I know now for certain that my predisposition to live life based on dreams and hope will continue to serve me well. I gave my anxiety the courtesy of recognition, but the feeling I nurtured, held onto, and relied on was one of persuaded confidence in the universe to continue to follow the rule we agreed to long ago: "Everything is the way it's supposed to be."

Six to nine months.
That's been my stock answer as we planned the potential timeline for a move back to the States - and now that our forms I-130 and G-325a's and reams of supporting paperwork and pictures have been expeditiously accepted at the U.S. Embassy in New Delhi, it's a schedule I can cut in half and look forward to with real expectation rather than just in estimation.
I may pick on my government when it comes to international relationships (and that probably won't change anytime soon, considering recent news) but I've to give credit where credit is due: We were treated like VIP's during our visit, a mere two hours on technically American soil. Everyone we met with at the Embassy was incredibly nice and helpful in a way I almost didn't recognize after the past years of dealing with local Indian government...and now we wait for the second stage of the application process.

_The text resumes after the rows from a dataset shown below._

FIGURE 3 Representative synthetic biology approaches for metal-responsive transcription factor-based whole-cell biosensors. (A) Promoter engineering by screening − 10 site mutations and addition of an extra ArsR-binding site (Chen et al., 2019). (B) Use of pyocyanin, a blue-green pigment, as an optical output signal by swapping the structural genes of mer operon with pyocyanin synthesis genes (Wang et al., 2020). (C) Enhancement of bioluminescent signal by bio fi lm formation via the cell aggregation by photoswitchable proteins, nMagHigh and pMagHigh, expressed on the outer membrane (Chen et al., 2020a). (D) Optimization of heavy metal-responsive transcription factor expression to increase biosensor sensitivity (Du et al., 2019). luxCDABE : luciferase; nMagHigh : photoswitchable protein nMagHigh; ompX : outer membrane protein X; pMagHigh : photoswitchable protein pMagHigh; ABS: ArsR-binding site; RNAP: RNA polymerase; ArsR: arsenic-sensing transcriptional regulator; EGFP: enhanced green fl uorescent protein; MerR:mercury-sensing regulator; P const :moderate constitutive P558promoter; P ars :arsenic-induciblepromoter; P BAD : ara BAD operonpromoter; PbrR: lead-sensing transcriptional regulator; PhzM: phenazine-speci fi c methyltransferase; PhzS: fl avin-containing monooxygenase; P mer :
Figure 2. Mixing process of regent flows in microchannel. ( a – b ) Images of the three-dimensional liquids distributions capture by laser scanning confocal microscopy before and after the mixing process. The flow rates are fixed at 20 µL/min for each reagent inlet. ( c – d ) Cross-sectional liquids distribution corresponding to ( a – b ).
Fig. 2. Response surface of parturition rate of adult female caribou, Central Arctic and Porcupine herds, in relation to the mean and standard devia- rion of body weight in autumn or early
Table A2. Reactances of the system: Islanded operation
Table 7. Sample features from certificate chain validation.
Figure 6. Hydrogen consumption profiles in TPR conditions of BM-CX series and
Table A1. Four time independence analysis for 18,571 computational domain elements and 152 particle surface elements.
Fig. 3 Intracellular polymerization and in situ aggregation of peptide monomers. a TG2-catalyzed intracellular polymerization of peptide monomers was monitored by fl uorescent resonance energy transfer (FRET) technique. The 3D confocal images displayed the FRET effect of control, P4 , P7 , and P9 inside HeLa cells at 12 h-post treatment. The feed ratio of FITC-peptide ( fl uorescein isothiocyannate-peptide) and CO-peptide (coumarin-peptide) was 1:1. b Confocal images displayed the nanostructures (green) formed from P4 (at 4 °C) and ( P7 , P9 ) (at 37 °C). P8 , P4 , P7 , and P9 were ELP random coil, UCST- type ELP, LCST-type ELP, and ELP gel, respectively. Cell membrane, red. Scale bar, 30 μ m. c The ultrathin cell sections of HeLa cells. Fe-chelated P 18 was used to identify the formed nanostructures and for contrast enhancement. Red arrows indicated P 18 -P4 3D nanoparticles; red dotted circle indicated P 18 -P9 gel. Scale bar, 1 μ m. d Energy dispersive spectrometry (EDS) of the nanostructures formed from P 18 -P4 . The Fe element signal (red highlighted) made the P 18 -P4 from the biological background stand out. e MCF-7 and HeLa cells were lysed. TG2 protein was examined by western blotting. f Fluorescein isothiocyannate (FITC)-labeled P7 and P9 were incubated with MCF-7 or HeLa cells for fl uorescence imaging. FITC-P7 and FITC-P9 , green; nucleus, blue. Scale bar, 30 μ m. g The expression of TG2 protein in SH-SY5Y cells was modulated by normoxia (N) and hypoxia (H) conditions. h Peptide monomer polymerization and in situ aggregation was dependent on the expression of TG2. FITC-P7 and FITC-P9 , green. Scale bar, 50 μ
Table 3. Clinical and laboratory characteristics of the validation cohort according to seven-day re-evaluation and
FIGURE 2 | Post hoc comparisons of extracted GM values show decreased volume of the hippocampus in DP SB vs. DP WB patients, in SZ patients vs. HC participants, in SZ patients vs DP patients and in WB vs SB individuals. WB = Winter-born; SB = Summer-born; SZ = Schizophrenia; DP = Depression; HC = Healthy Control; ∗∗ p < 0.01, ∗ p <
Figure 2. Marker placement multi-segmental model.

Within a month we can expect to receive a letter requesting our presence for a personal interview, a few more forms, and a few hundred more dollars.
Another month after that, I imagine we'll have the necessary visa plastered into Hamid's passport and we'll be on our way home (if there is such a thing).

And if my dreams are reality as they so often prove to be, there is...there is a little house in Portland with room for our as yet imaginary babies and our as yet imaginary dogs and all the shoes I'm mentally hoarding. There is a little American dream, complete with darling husband - nevermind I've had to go to the ends of the earth to find him.